Legítima matada

Alberto López de Mesa
06 de febrero de 2020 - 04:36 p. m.

Una noche, en el barrio Palermo de Bogotá, salí de una tienda contando los billetes de las vueltas, cuando, de súbito, alguien tras de mí me exigió que le entregara la plata. Por reflejo me volteé y el tipo, sintiéndose enfrentado, me atacó con un cuchillo, me chuzó en el brazo izquierdo, le entregué los billetes y escapó. Me quité la chaqueta y al ver que sangraba copiosamente fui hasta la droguería más próxima. El boticario que me atendió me dijo que la herida no era grave pero que estuvo muy cerca de la arteria. Nunca, ni siquiera en mis tiempos de callejero, había sido atacado por un cuchillero, la sensación de impotencia es horrible, pero nunca pensé en armarme, me reproche la imprudencia de contar dinero en la calle y deploré que no hubiera policías en el sector.

En un kiosco típico de Santa Marta, mi amigo, el antropólogo Julio Barragán departía con una estudiante bogotana, cuando un muchacho lugareño, tomó la mochila de la joven y huyó; un tipo que se tomaba un refresco en la mesa contigua, sacó su pistola, apuntó al ladronzuelo que ya iba como a treinta metros y con un disparo certero lo eliminó. El mismo pistolero rescató la mochila y se la devolvió a la joven: “De nada” – les dijo, como reclamando el agradecimiento por la acción justiciera que cumplió. Tres días después el tipo llegó a la casa de Julio en camioneta de vidrios oscuros. Julio salió a atenderlo y el fulano, sin bajarse del vehículo, le dijo en tono de advertencia: “Caballero, sobre lo que sucedió aquel día, mi consejo es que usted no recuerde nada”. Encendió el carro y se fue. Me cuenta Julio, que a buena hora estuvo tres meses en comisión fuera de la ciudad y nunca lo llamaron a atestiguar.

Ante la inseguridad, consecuente de condiciones socioeconómicas o de contingencias relacionales de cada ciudad, cada cual reacciona de acuerdo al talante de su espíritu; estamos los inermes, los pacifistas, lo mansos, los que evitamos los enfrentamientos violentos, que aún confiamos en el poder persuasivo de las palabras y, en todo caso, dejamos la responsabilidad de nuestra seguridad en manos de las autoridades policivas entrenadas y pagadas para eso. También están los aguerridos, los belicosos, los que, capacitados para la lucha, se saben capaces de asumir la autodefensa y enfrentarse con armas o cuerpo a cuerpo con agresores o atracadores.

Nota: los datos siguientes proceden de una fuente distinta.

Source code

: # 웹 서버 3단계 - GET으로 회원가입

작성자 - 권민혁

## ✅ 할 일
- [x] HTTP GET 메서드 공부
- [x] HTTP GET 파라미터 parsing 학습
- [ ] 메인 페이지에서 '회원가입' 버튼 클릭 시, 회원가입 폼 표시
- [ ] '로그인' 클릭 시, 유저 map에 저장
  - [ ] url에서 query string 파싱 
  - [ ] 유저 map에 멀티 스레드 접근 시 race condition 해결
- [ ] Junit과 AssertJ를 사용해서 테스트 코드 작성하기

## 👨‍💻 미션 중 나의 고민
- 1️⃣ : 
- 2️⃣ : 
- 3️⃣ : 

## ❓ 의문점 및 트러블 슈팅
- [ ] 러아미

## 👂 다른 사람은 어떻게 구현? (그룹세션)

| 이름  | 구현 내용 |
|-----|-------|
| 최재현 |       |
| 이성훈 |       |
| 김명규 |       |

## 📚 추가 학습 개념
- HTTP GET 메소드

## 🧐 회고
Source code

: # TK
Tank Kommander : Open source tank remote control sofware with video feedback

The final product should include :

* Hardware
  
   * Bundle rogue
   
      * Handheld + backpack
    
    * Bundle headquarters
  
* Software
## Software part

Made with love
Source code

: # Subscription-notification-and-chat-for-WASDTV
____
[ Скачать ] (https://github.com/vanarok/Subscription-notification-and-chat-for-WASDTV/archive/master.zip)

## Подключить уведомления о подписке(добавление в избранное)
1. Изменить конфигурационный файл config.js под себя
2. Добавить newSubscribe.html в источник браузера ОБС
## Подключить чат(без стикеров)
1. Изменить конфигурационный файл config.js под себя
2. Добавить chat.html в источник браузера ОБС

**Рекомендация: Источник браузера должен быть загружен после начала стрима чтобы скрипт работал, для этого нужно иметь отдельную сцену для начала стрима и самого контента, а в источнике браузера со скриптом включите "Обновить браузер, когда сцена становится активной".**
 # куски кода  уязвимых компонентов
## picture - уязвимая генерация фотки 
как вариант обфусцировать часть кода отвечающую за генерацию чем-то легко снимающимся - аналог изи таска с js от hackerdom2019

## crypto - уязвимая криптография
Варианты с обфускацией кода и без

En la historia de la humanidad ha habido momentos de permisividad para que las poblaciones se armen y se defiendan por si mismas: para los espartanos era deshonroso que un hombre no fuese guerrero, durante las cruzadas, como en las invasiones bárbaras, los civiles andaban con espada al cinto; durante la conquista de América, con la proliferación de la piratería en las ciudades portuarias, era conveniente andar armado; lo mismo en la fiebre del oro en el oeste norteamericano, donde andaba con revólver, eran condiciones de civilidad primitiva, el desarrollo de la ciudad moderna y de la convivencia civilizada, el pacto social es que la policía se responsabilice de la seguridad general.

En estos días es noticia de primera plana el caso de un ciudadano que advirtió el acoso de tres atracadores, sacó su arma y los eliminó. Esa habilidad de pistolero yo se la había visto a Clint Easwood en su mejores películas de vaqueros. Dicen que el tipo es médico, o sea, que sabía dónde eran letales los disparos, varias editoriales y columnistas defienden la acción como legítima defensa y gran parte de la ciudadanía aplaude su actuar justiciero. Nadie aboga por los tres muertos, como justificando la pena de muerte.

Las personas que usan armas están tentados a usarla, por eso los policías y militares hacen polígono, además de entrenarse, para desahogar el deseo represado de disparar, los pistoleros desahogan este deseo con personas, para mí el accionar de este médico es una legítima matada.